In late 2023, genetic testing company 23andMe accepted its customer information was leaked online. Company representative he told us at that time, bad actors were able to access the DNA Relatives profile data of approximately 5.5 million customers and the Family Tree profile data of 1.4 million DNA Relative participants. Now there is company revealed Detailed information about the incident a legal documentationit said that hackers began breaching customer accounts in late April 2023. The activities of the bad actors continued for months and lasted until September 2023 when the company finally became aware of the security breach.

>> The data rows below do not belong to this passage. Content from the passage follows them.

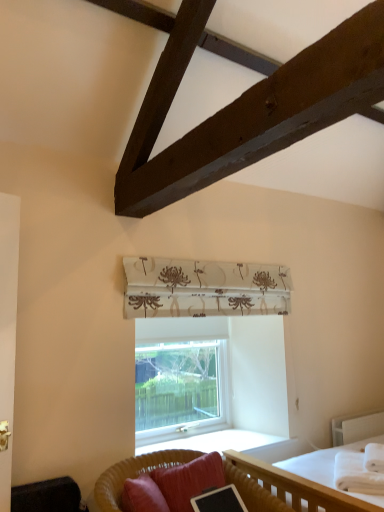
Question: Is white soft blanket at lower right located outside clear glass window at center?

Choices:
 (A) no
 (B) yes

Answer: (B)

Question: From the image's perspective, is white soft blanket at lower right on top of clear glass window at center?

Choices:
 (A) yes
 (B) no

Answer: (B)

Question: Does white soft blanket at lower right have a lesser height compared to clear glass window at center?

Choices:
 (A) yes
 (B) no

Answer: (A)

Question: Considering the relative positions of white soft blanket at lower right and clear glass window at center in the image provided, is white soft blanket at lower right to the left of clear glass window at center from the viewer's perspective?

Choices:
 (A) no
 (B) yes

Answer: (A)

Question: Considering the relative sizes of white soft blanket at lower right and clear glass window at center in the image provided, is white soft blanket at lower right bigger than clear glass window at center?

Choices:
 (A) no
 (B) yes

Answer: (A)

Question: Considering the positions of velvet black swivel chair at lower left and clear glass window at center in the image, is velvet black swivel chair at lower left bigger or smaller than clear glass window at center?

Choices:
 (A) big
 (B) small

Answer: (B)

Question: Considering their positions, is velvet black swivel chair at lower left located in front of or behind clear glass window at center?

Choices:
 (A) behind
 (B) front

Answer: (B)

Question: From a real-world perspective, is velvet black swivel chair at lower left above or below clear glass window at center?

Choices:
 (A) below
 (B) above

Answer: (A)

Question: Is velvet black swivel chair at lower left inside the boundaries of clear glass window at center, or outside?

Choices:
 (A) inside
 (B) outside

Answer: (B)

Question: Considering the positions of point (49, 495) and point (334, 444), is point (49, 495) closer or farther from the camera than point (334, 444)?

Choices:
 (A) closer
 (B) farther

Answer: (A)

Question: Considering the relative positions of velvet black swivel chair at lower left and white textured balustrade at lower right in the image provided, is velvet black swivel chair at lower left to the left or to the right of white textured balustrade at lower right?

Choices:
 (A) right
 (B) left

Answer: (B)

Question: Do you think velvet black swivel chair at lower left is within white textured balustrade at lower right, or outside of it?

Choices:
 (A) inside
 (B) outside

Answer: (B)

Question: Considering the positions of velvet black swivel chair at lower left and white textured balustrade at lower right in the image, is velvet black swivel chair at lower left wider or thinner than white textured balustrade at lower right?

Choices:
 (A) thin
 (B) wide

Answer: (B)

Question: From a real-world perspective, is woven rattan studio couch at lower center positioned above or below velvet black swivel chair at lower left?

Choices:
 (A) above
 (B) below

Answer: (B)

Question: In terms of height, does woven rattan studio couch at lower center look taller or shorter compared to velvet black swivel chair at lower left?

Choices:
 (A) short
 (B) tall

Answer: (B)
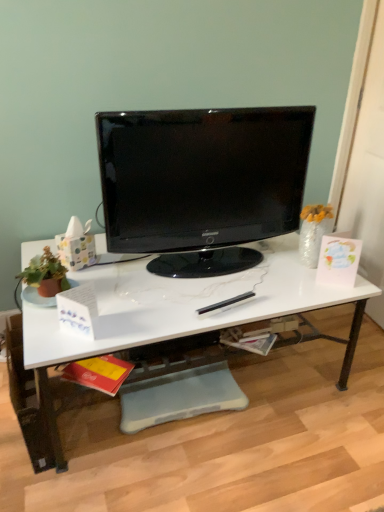
Question: From a real-world perspective, is white marble desk at center above or below black glossy monitor at center?

Choices:
 (A) above
 (B) below

Answer: (B)

Question: Considering the relative positions of white marble desk at center and black glossy monitor at center in the image provided, is white marble desk at center to the left or to the right of black glossy monitor at center?

Choices:
 (A) left
 (B) right

Answer: (A)

Question: Considering the positions of white marble desk at center and black glossy monitor at center in the image, is white marble desk at center taller or shorter than black glossy monitor at center?

Choices:
 (A) tall
 (B) short

Answer: (B)

Question: From a real-world perspective, is black glossy monitor at center positioned above or below white marble desk at center?

Choices:
 (A) below
 (B) above

Answer: (B)

Question: From the image's perspective, is black glossy monitor at center positioned above or below white marble desk at center?

Choices:
 (A) above
 (B) below

Answer: (A)

Question: Considering their positions, is black glossy monitor at center located in front of or behind white marble desk at center?

Choices:
 (A) behind
 (B) front

Answer: (A)

Question: Considering the relative positions of black glossy monitor at center and white marble desk at center in the image provided, is black glossy monitor at center to the left or to the right of white marble desk at center?

Choices:
 (A) left
 (B) right

Answer: (B)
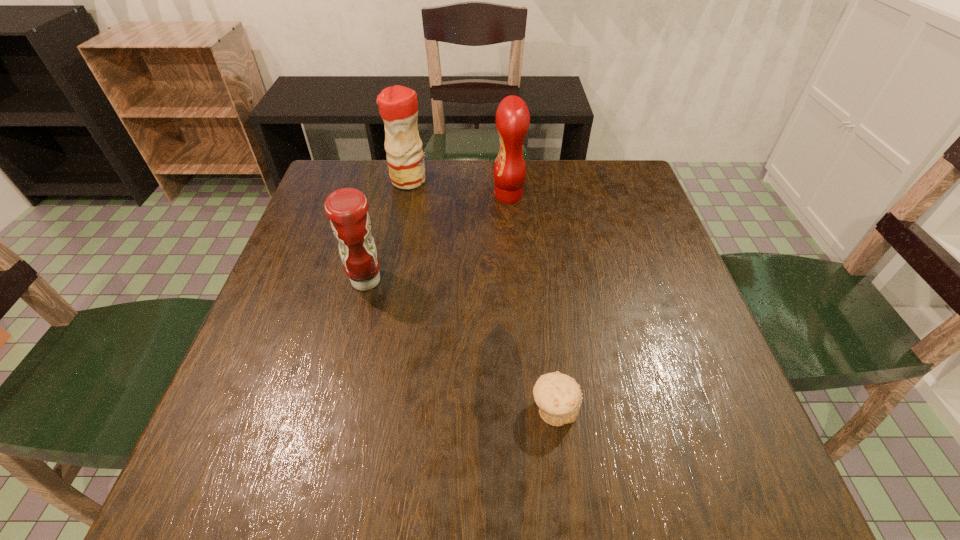
Image resolution: width=960 pixels, height=540 pixels. In order to click on object present at the left edge in this screenshot , I will do 347,208.

This screenshot has width=960, height=540. What are the coordinates of `free region at the far edge of the desktop` in the screenshot? It's located at (522, 198).

In the image, there is a desktop. What are the coordinates of `vacant space at the near edge` in the screenshot? It's located at (515, 487).

The height and width of the screenshot is (540, 960). In order to click on free spot at the left edge of the desktop in this screenshot , I will do 324,219.

In the image, there is a desktop. What are the coordinates of `vacant area at the right edge` in the screenshot? It's located at (640, 317).

The width and height of the screenshot is (960, 540). I want to click on vacant region at the far left corner, so click(x=322, y=188).

Locate an element on the screen. The image size is (960, 540). free spot at the far right corner of the desktop is located at coordinates (621, 178).

This screenshot has height=540, width=960. I want to click on free space at the near right corner of the desktop, so point(735,462).

I want to click on unoccupied area between the second nearest object and the rightmost condiment, so click(x=438, y=238).

I want to click on unoccupied position between the rightmost condiment and the muffin, so click(532, 302).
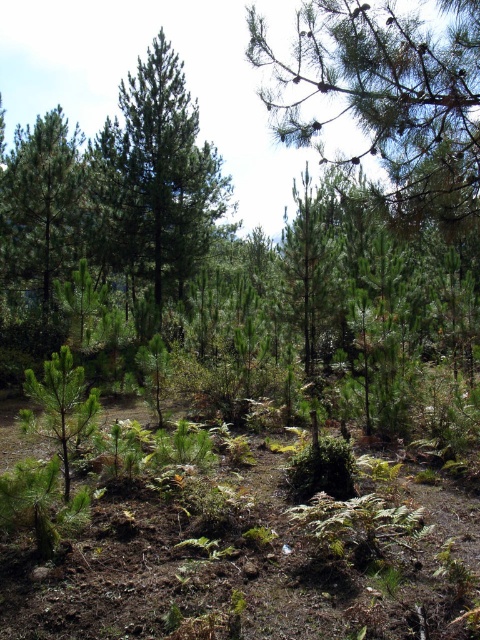
Question: Does green matte tree at center lie behind green matte tree at left?

Choices:
 (A) no
 (B) yes

Answer: (A)

Question: Which object appears closest to the camera in this image?

Choices:
 (A) green matte tree at left
 (B) green matte tree at center

Answer: (B)

Question: Is the position of green matte tree at center less distant than that of green matte tree at left?

Choices:
 (A) no
 (B) yes

Answer: (B)

Question: Does green matte tree at center appear on the left side of green matte tree at left?

Choices:
 (A) yes
 (B) no

Answer: (B)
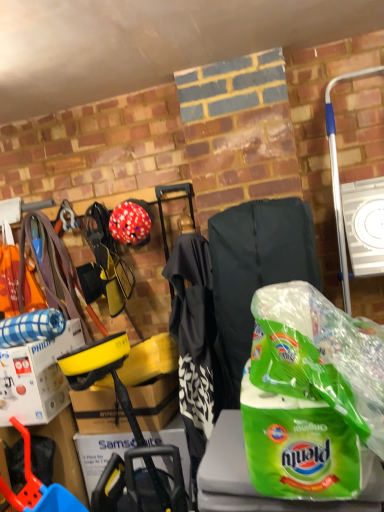
Question: Does green plastic bag at center have a larger size compared to matte red helmet at center?

Choices:
 (A) yes
 (B) no

Answer: (A)

Question: From a real-world perspective, is green plastic bag at center positioned over matte red helmet at center based on gravity?

Choices:
 (A) yes
 (B) no

Answer: (B)

Question: Does green plastic bag at center contain matte red helmet at center?

Choices:
 (A) no
 (B) yes

Answer: (A)

Question: From the image's perspective, does green plastic bag at center appear higher than matte red helmet at center?

Choices:
 (A) no
 (B) yes

Answer: (A)

Question: Considering the relative sizes of green plastic bag at center and matte red helmet at center in the image provided, is green plastic bag at center shorter than matte red helmet at center?

Choices:
 (A) no
 (B) yes

Answer: (A)

Question: From a real-world perspective, is matte red helmet at center physically located above or below white cardboard box at left?

Choices:
 (A) above
 (B) below

Answer: (A)

Question: Is matte red helmet at center to the left or to the right of white cardboard box at left in the image?

Choices:
 (A) right
 (B) left

Answer: (A)

Question: In terms of width, does matte red helmet at center look wider or thinner when compared to white cardboard box at left?

Choices:
 (A) wide
 (B) thin

Answer: (B)

Question: Based on their sizes in the image, would you say matte red helmet at center is bigger or smaller than white cardboard box at left?

Choices:
 (A) big
 (B) small

Answer: (B)

Question: Would you say white cardboard box at left is to the left or to the right of green plastic bag at center in the picture?

Choices:
 (A) left
 (B) right

Answer: (A)

Question: From a real-world perspective, is white cardboard box at left physically located above or below green plastic bag at center?

Choices:
 (A) above
 (B) below

Answer: (B)

Question: Considering the positions of white cardboard box at left and green plastic bag at center in the image, is white cardboard box at left wider or thinner than green plastic bag at center?

Choices:
 (A) thin
 (B) wide

Answer: (A)

Question: Relative to green plastic bag at center, is white cardboard box at left in front or behind?

Choices:
 (A) front
 (B) behind

Answer: (B)

Question: Looking at the image, does green plastic bag at center seem bigger or smaller compared to white cardboard box at left?

Choices:
 (A) small
 (B) big

Answer: (B)

Question: Based on their positions, is green plastic bag at center located to the left or right of white cardboard box at left?

Choices:
 (A) left
 (B) right

Answer: (B)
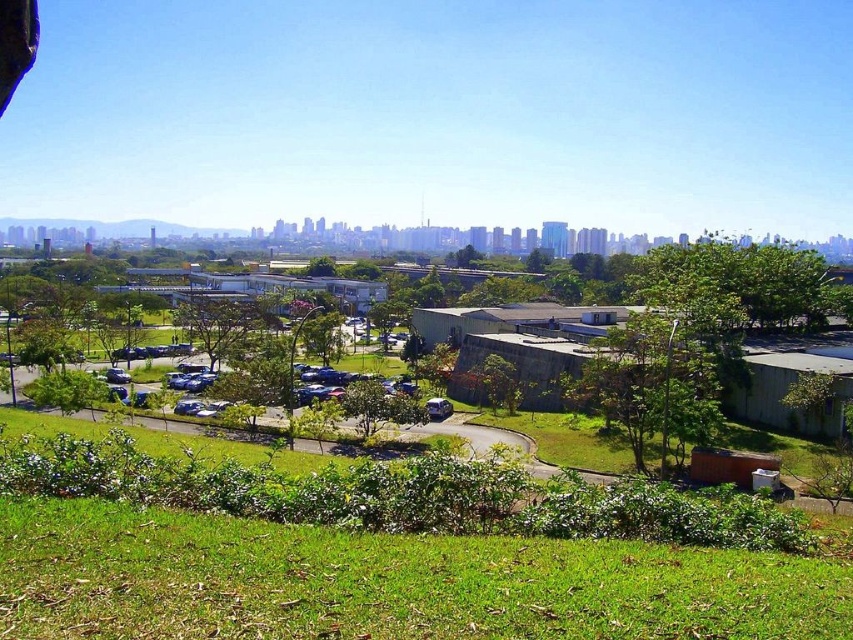
You are a drone operator who needs to fly a drone from the green grassy park at lower left to the green leafy tree at center. Considering the height difference, will the drone have to ascend or descend to reach its destination?

The green grassy park at lower left is shorter than the green leafy tree at center, so the drone will have to ascend to reach the green leafy tree at center.

You are standing at the center of the image and want to find the green grassy park at lower left. Which direction should you look to locate it?

You should look to the lower left direction to locate the green grassy park at lower left as it is positioned at point (x=384, y=552).

You are a city planner analyzing the image. You need to determine if the green grassy park at lower left can accommodate a new picnic area. The picnic area requires a space that is wider than the green leafy tree at center. Can the park accommodate this?

The green grassy park at lower left has a larger width than the green leafy tree at center, so yes, the park can accommodate the picnic area as it meets the width requirement.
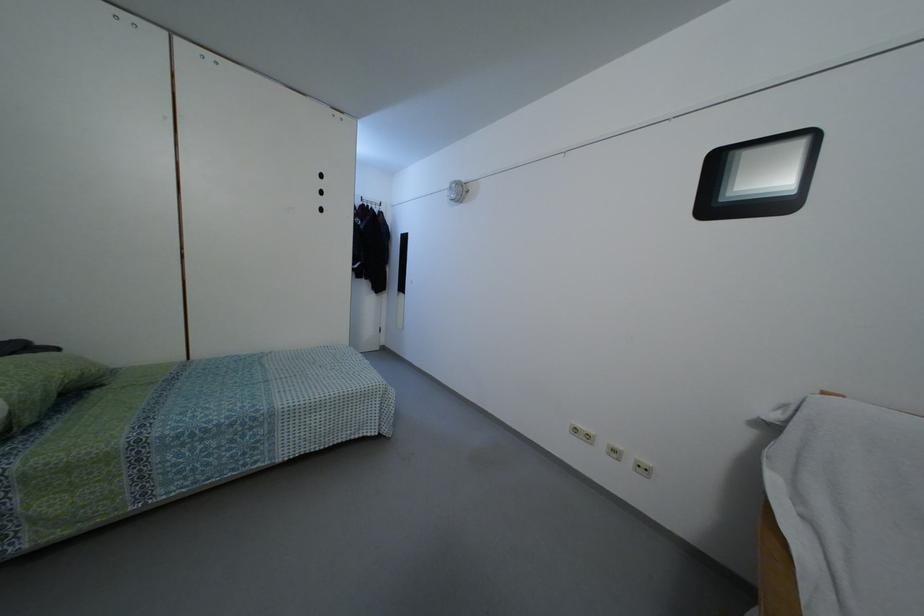
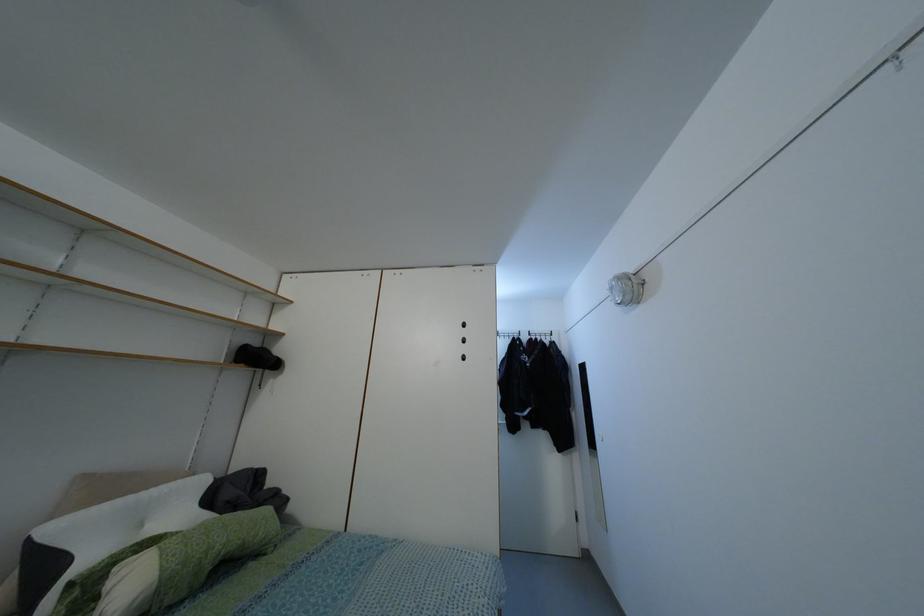
How did the camera likely rotate?

The camera's rotation is toward left-up.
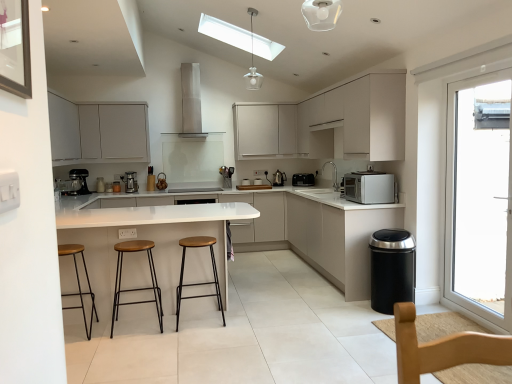
Question: From the image's perspective, is polished stainless steel kettle at center-right, the 1th appliance from the left, above or below wooden seat metal frame stool at left, which is the 1th stool from left to right?

Choices:
 (A) below
 (B) above

Answer: (B)

Question: Is polished stainless steel kettle at center-right, the second appliance from the right, in front of or behind wooden seat metal frame stool at left, which is the 1th stool from left to right, in the image?

Choices:
 (A) behind
 (B) front

Answer: (A)

Question: Which object is positioned closest to the wooden seat stool at center, placed as the 2th stool when sorted from left to right?

Choices:
 (A) transparent glass door at right
 (B) matte white cabinet at upper center, which appears as the 3th cabinetry when viewed from the left
 (C) wooden seat metal frame stool at left, which is the 1th stool from left to right
 (D) satin black coffee machine at center, the 2th coffee machine from the left
 (E) white glossy countertop at center

Answer: (C)

Question: Considering the real-world distances, which object is closest to the white matte cabinet at upper center, marked as the fourth cabinetry in a left-to-right arrangement?

Choices:
 (A) clear glass pendant light at upper center
 (B) satin silver toaster at center, which ranks as the 2th appliance in left-to-right order
 (C) matte white cabinets at upper left, the second cabinetry in the left-to-right sequence
 (D) polished stainless steel kettle at center-right, the second appliance from the right
 (E) white matte microwave at right

Answer: (D)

23andMe’s presentation includes letters it sent to customers affected by the incident. In the letters, the company explains that the attackers used a technique called credential stuffing, which involves using previously compromised login credentials to access customer accounts through its website. The company didn’t notice anything amiss until a user posted a sample of the stolen data on the 23andMe subreddit in October. whom TechCrunch It should be noted that the hackers had already announced the stolen data on a hacker forum a few months ago in August, but 23andMe did not notice this post. Stolen information included customer names, dates of birth, ancestry and health information.
23andMe advised affected users to change their passwords after disclosing the data breach. But before sending the letter to the customers, the company changed his language according to its terms of service, this made it difficult for people affected by the incident to join forces and legally go after the company.